En gardant en mémoire le nombre de points présents dans chaque groupe, on peut éliminer à la fin ceux qui sont petits et qui correspondent probablement à du bruit. On peut également faire varier la distance maximale entre un pixel et un groupe pour que ceux-ci puissent être fusionnés, ce afin d'avoir un résultat plus ou moins précis.

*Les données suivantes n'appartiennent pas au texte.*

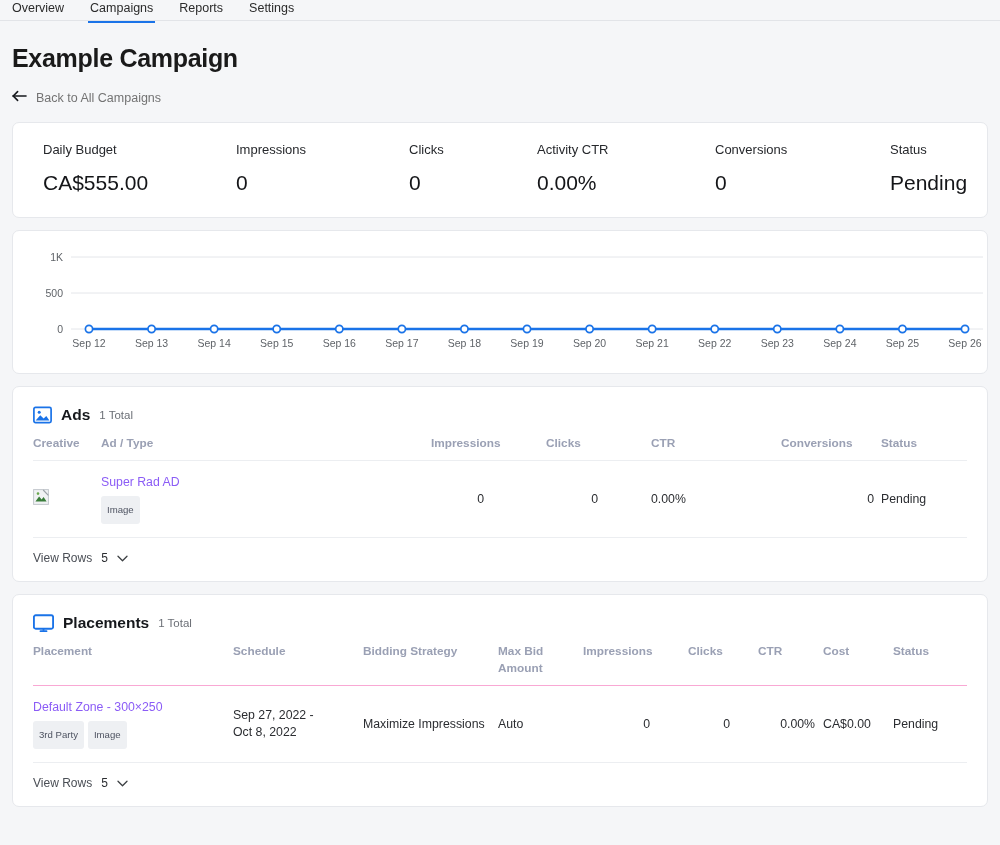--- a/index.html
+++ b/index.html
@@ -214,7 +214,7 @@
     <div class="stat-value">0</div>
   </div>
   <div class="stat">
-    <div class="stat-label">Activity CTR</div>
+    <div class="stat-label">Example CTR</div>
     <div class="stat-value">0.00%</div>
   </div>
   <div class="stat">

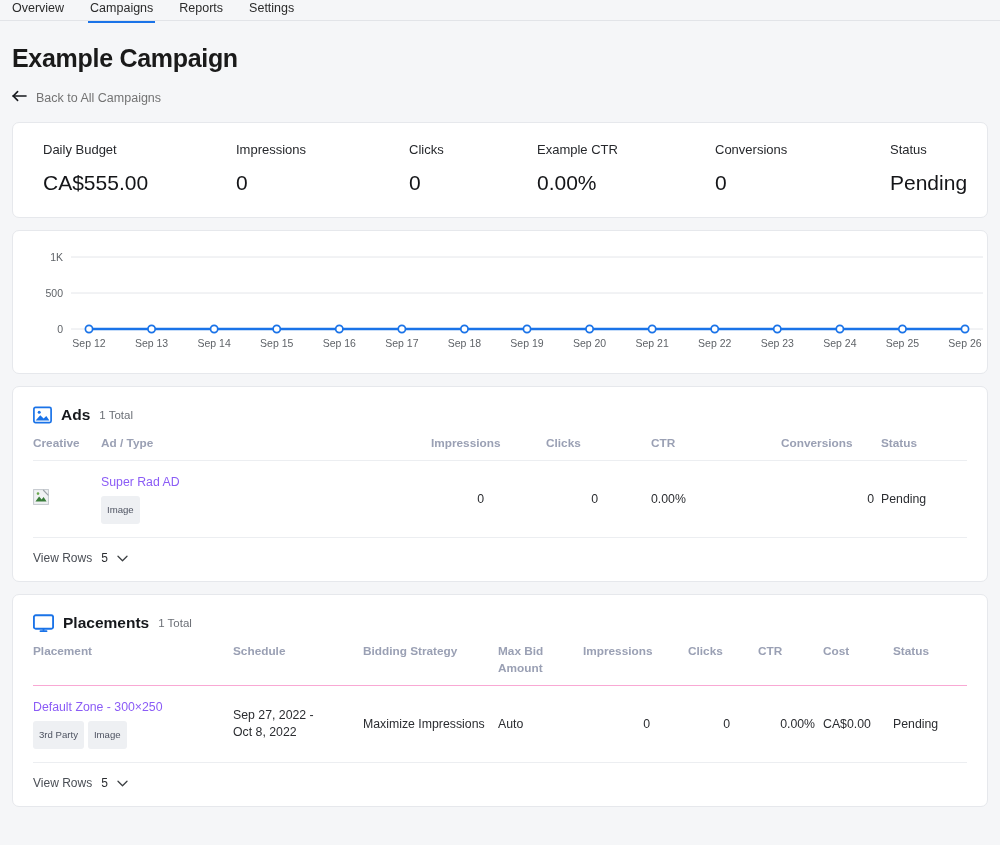--- a/index.html
+++ b/index.html
@@ -156,7 +156,7 @@
     color: #4e5361;
     font-size: 9.6px;
     border-radius: 3px;
-    padding: 8px 6px;
+    padding: 2px 6px;
     margin-top: 6px;
     line-height: 12px;
   }

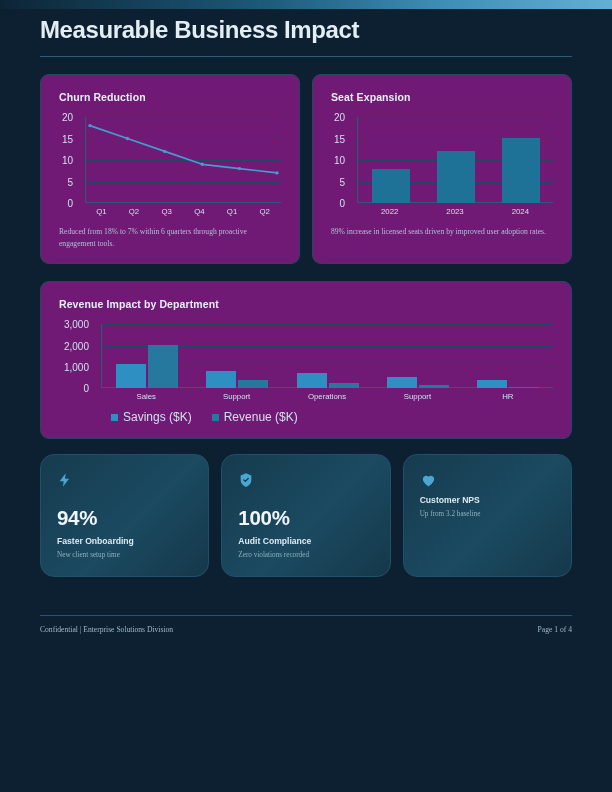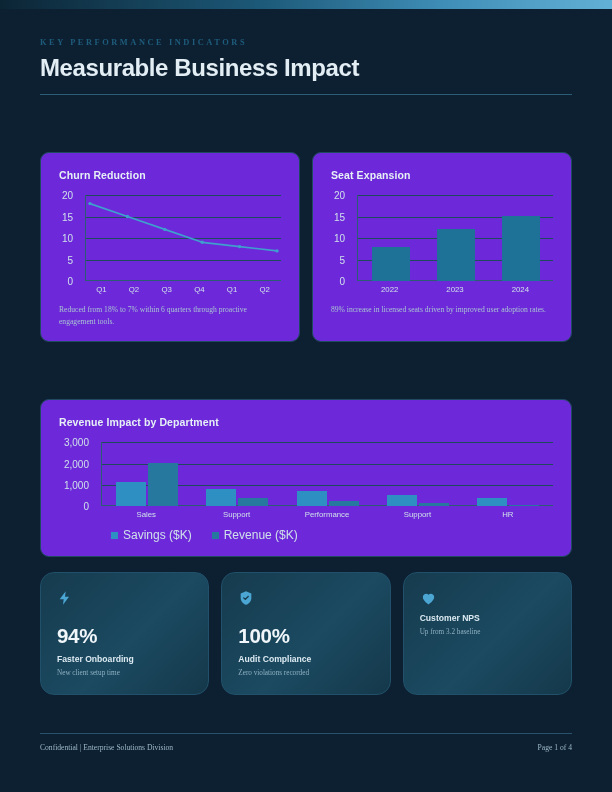--- a/index.html
+++ b/index.html
@@ -257,7 +257,6 @@
   <div class="content">
 
     <div>
-      <div class="eyebrow">Key Performance Indicators</div>
       <div class="page-title">Measurable Business Impact</div>
       <div class="title-rule"></div>
     </div>

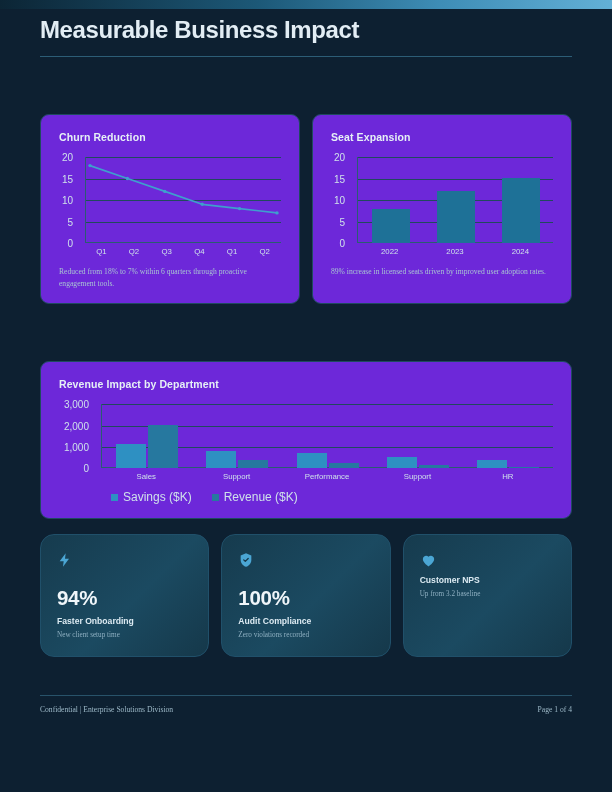--- a/index.html
+++ b/index.html
@@ -65,12 +65,11 @@
     margin-top: 17px;
   }
   .card {
-    background: #6d28d9;
+    background: #701a75;
     border: 1px solid #1f4a5f;
     border-radius: 9px;
     box-sizing: border-box;
     padding: 16px 18px 14px 18px;
-    margin-top: 40px;
   }
   .half { width: 260px; }
   .full { width: 532px; }

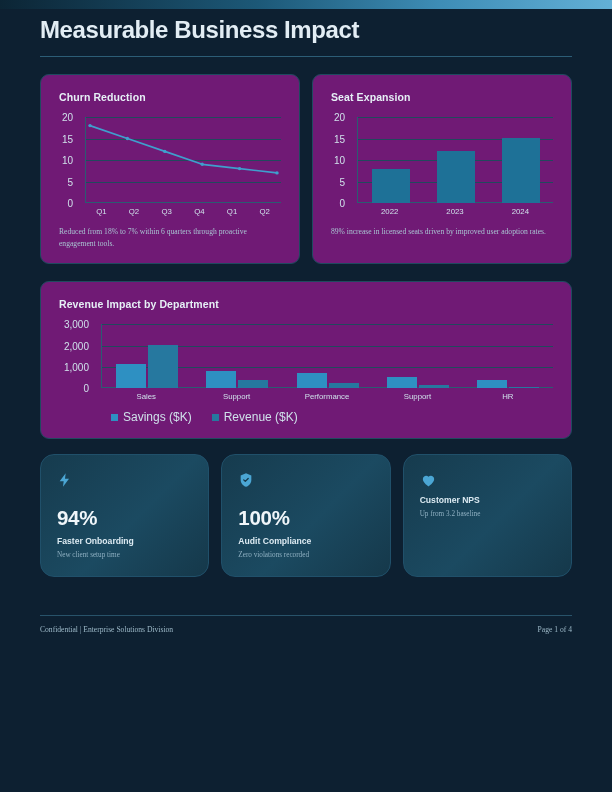--- a/index.html
+++ b/index.html
@@ -385,7 +385,7 @@
           <div class="x-labels" style="margin-left:42px;" id="rev-xaxis">
               <span>Sales</span>
               <span>Support</span>
-              <span>Performance</span>
+              <span>Operations</span>
               <span>Support</span>
               <span>HR</span>
             </div>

Une des images que nous avons choisies pour nos test est la suivante :

Sample.png
Image choisie pour tester notre algorithme

Il s'agit d'une photographie prise d'une feuille de papier sur laquelle ont été dessinés des points de différentes tailles. Elle est intéressante car elle présente plusieurs aspects "réalistes" :

  • elle a été créée au départ au format JPEG, ce qui a entrainé une certaine perte de données
  • les "points" ne sont pas uniformes ni parfaitement circulaires
  • la feuille est pliée à certains endroits
  • on peut voir qu'il y a du texte imprimé sur l'autre face de la feuille

Nous nous sommes servi de cette image pour déterminer les deux coefficients nécessaires lors de l'appel à la méthode de Canny : il s'agit de deux seuils permettant de déterminer la présence d'un contour en un pixel en comparant la valeur du gradient en ce point à ces deux seuils. Il faut les choisir tels que les éléments listés ci-dessus ne perturbent pas la détection de points. Nous avons ainsi choisi les valeurs 100 et 200, ce qui donne le résultat suivant :

Contours2.png Result.png
A gauche les contours calculés par la méthode de Canny, à droite la comparaison entre les formes détectées et l'image de départ

Les résultats obtenus avec cette méthode sont satisfaisants pour notre projet, mais il faudrait choisir un autre algorithme si l'on souhaitait reconnaitre des formes particulières, plus complexes ou bien imbriquées les unes dans les autres.

Code source

Nos fichiers de code ainsi que quelques images de test peut être récupérés dans l'archive suivante : Fichier:CodeSource.tar.gz .

NB : Aucune bibliothèque de programmation n'a été jointe à cette archive et le code est compatible avec la version 2.7 de Python, mais pas nécessairement avec une version 3.X.